Rewrite the lines starting at the one containing "Így készült: gyártörténeti dokumentumfilm" and ending at the one containing "пробационни мерки, а" as a JSON list of strings, with one string per line and blank lines left out.
○ ○ ○
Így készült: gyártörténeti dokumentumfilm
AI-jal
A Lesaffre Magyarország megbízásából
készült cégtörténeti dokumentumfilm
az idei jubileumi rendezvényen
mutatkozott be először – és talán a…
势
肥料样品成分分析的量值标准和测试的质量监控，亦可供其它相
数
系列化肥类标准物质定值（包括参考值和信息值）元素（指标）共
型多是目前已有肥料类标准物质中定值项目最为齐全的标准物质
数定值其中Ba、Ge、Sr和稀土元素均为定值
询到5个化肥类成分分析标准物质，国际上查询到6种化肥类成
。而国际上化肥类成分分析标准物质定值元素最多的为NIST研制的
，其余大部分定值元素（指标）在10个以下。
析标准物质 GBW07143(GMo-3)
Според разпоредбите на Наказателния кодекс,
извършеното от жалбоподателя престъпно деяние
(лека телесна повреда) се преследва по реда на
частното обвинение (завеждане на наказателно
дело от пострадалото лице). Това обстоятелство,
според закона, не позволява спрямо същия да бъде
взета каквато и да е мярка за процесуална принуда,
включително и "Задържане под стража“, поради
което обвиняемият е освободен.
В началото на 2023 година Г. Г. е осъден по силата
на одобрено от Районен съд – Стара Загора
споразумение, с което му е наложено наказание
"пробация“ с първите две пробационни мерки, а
○ ○ ○
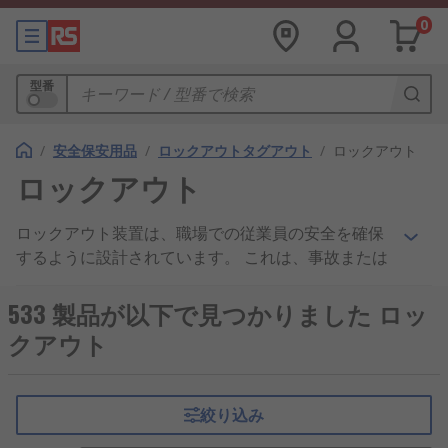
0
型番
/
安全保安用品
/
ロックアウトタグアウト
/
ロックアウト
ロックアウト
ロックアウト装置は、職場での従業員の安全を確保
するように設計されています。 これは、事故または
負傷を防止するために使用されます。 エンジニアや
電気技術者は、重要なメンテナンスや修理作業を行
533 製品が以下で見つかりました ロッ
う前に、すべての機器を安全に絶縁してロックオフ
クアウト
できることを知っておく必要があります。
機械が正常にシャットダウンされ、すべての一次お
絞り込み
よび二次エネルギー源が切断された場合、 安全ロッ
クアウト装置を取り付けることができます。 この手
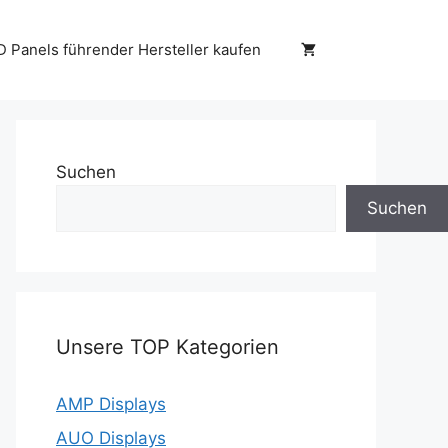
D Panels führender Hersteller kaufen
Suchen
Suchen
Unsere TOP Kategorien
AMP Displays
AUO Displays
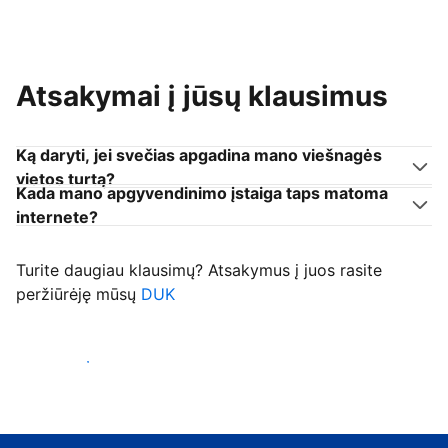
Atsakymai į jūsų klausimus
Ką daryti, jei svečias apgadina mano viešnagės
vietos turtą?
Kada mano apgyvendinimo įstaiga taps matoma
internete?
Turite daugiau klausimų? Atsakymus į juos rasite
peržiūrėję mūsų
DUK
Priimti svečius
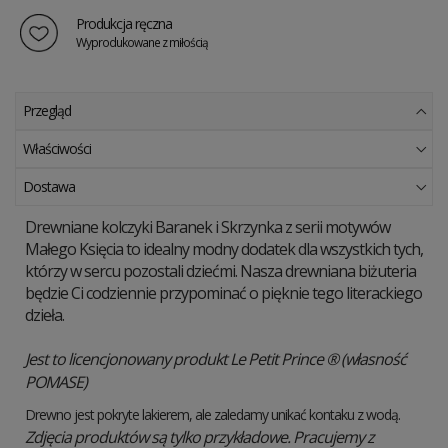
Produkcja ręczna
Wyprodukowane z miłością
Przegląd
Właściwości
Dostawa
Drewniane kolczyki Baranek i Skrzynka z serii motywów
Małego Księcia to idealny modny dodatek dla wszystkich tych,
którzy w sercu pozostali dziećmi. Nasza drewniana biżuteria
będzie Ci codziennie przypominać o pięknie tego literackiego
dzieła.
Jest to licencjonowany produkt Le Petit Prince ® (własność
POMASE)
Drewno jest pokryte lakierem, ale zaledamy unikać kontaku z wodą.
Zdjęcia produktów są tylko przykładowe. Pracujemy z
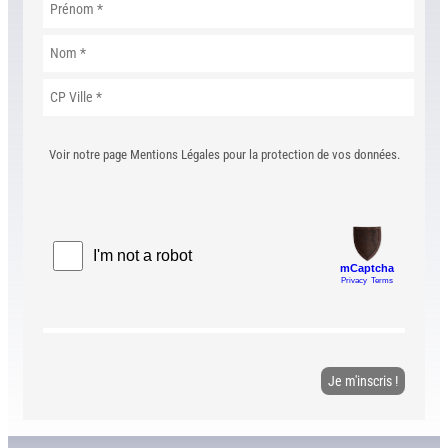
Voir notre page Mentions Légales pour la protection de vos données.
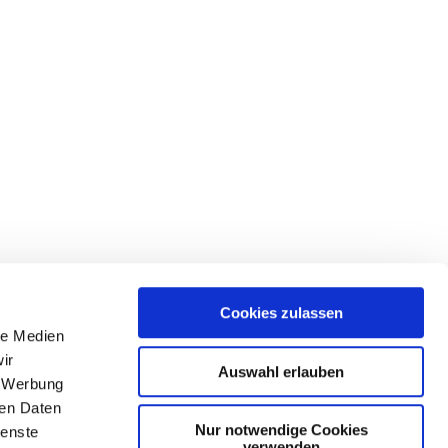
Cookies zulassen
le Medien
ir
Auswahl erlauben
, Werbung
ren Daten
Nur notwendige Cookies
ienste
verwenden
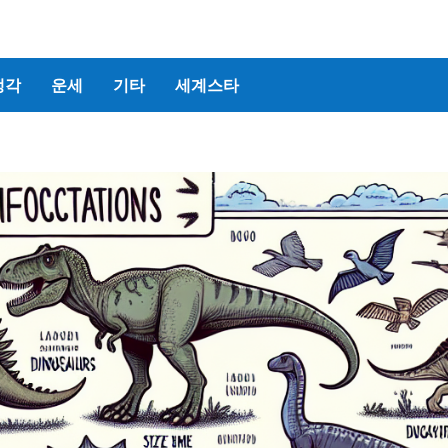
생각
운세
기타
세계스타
○ ○ ○
[Output for this exercise]
[
  "Így készült: gyártörténeti dokumentumfilm",
  "AI-jal",
  "A Lesaffre Magyarország megbízásából",
  "készült cégtörténeti dokumentumfilm",
  "az idei jubileumi rendezvényen",
  "mutatkozott be először – és talán a…",
  "势",
  "肥料样品成分分析的量值标准和测试的质量监控，亦可供其它相",
  "数",
  "系列化肥类标准物质定值（包括参考值和信息值）元素（指标）共",
  "型多是目前已有肥料类标准物质中定值项目最为齐全的标准物质",
  "数定值其中Ba、Ge、Sr和稀土元素均为定值",
  "询到5个化肥类成分分析标准物质，国际上查询到6种化肥类成",
  "。而国际上化肥类成分分析标准物质定值元素最多的为NIST研制的",
  "，其余大部分定值元素（指标）在10个以下。",
  "析标准物质 GBW07143(GMo-3)",
  "Според разпоредбите на Наказателния кодекс,",
  "извършеното от жалбоподателя престъпно деяние",
  "(лека телесна повреда) се преследва по реда на",
  "частното обвинение (завеждане на наказателно",
  "дело от пострадалото лице). Това обстоятелство,",
  "според закона, не позволява спрямо същия да бъде",
  "взета каквато и да е мярка за процесуална принуда,",
  "включително и \"Задържане под стража“, поради",
  "което обвиняемият е освободен.",
  "В началото на 2023 година Г. Г. е осъден по силата",
  "на одобрено от Районен съд – Стара Загора",
  "споразумение, с което му е наложено наказание",
  "\"пробация“ с първите две пробационни мерки, а"
]